Our skeletal muscles contain fibers, nerve endings and blood vessels. Muscle contraction occurs with the help of nerve impulses that come from the spinal cord to muscle tissue, that is, the transmission of the nerve impulse occurs along the path - brain → spinal cord → the muscles we need. Now we understand why spinal cord injury is so dangerous.

A person regulates the intensity of muscle contraction using the strength of the impulse supplied along the nerve endings.

Human skeletal muscles

Smooth muscle

Smooth muscle performs involuntary contractions, consists of spindle cells, being one of the most important components of the muscular hollow organs, as well as an integral part of the blood and lymphatic vessels, helps transport the contents of the hollow organs (transport food to the intestines), constricts the pupil, adjusts blood pressure, and other processes that occur involuntarily.

All smooth muscle contractions do not cause fatigue and are regulated by the autonomic system (autonomic nervous system, which is responsible for the functioning of internal organs).

You can train smooth muscles, for example, by increasing endurance , you improve the functioning of the cardiovascular system.

Smooth muscle

Heart muscle

The heart continuously contracts throughout life, providing movement, pumping blood, nutrients, and other vital substances through the vessels to the tissues of the body. Acting as a pump , the heart operates in a mode of continuous, rhythmic, single contractions.

The structure of myocardial resembles the structure of skeletal muscles, which also contain myofibrils consisting of actin and myosin, including the troponin-tropomyosin protein complex.

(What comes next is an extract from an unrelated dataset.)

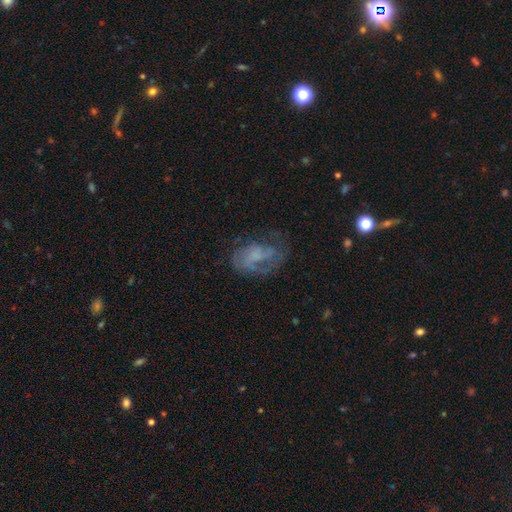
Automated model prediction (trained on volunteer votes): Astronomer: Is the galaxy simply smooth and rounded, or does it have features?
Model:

Picture of the heart, which shows the structure of the heart where you can see the myocardium

The mechanism of muscle contraction of the heart occurs for the same reasons as in striated muscles, thanks to Ca2+ (calcium) ions that are released from the sarcoplasmic reticulum (membrane organelle of muscle cells), only in this case it is less ordered (compared to skeletal muscles ).

Heart muscle and its structure

Myofibril structure

Studies of muscle fiber today are carried out on the basis of X-ray diffraction analysis, electron microscopy, and also histochemical methods.

It is calculated that each myofibril, whose diameter is 1 μm, contains approximately 2500 protofibrils, that is, elongated polymerized protein molecules (actin and myosin). Actin protofibrils are twice as thin as myosin protofibrils. At rest, these muscles are located in such a way that the actin filaments with their tips penetrate into the spaces between the myosin protofibrils.

The narrow light stripe in disk A is free of actin filaments. And the Z membrane holds them together.

Myosin filaments have transverse projections up to 20 nm long, the heads of which contain about 150 myosin molecules. They extend biopolarly, and each head connects a myosin filament to an actin filament. When there is a force on the actin centers on the myosin filaments, the actin filament moves closer to the center of the sarcomere. At the end, the myosin filaments reach the Z line. Then they occupy the entire sarcomere, and the actin filaments are located between them. In this case, the length of disk I is reduced, and at the end it disappears completely, at the same time the Z line becomes thicker.

Thus, according to the sliding filament theory, the reduction in muscle fiber length is explained. The theory, called the "gear wheel", was developed by Huxley and Hanson in the mid-twentieth century.

Optimum and pessimum frequency

The amplitude of contractions is determined by the frequency of impulses that irritate muscle fibers. In this system of interaction of signals and responses, an optimum and a pessimum of frequency can be distinguished. The first indicates the frequency, which at the moment of action will be superimposed on the phase of increased excitability. In this mode, the mechanism of muscle fiber contraction with a large amplitude can be activated. In turn, the pessimum determines a higher frequency, the impulse of which falls on the refractory phase. Accordingly, in this case the amplitude decreases.

Mechanism of muscle fiber contraction

The main thing in the theory is that it is not the filaments (myosin and actin) that are shortened. Their length remains unchanged even when the muscles are stretched. But bundles of thin threads, slipping, come out between thick threads, the degree of their overlap decreases, and thus contraction occurs.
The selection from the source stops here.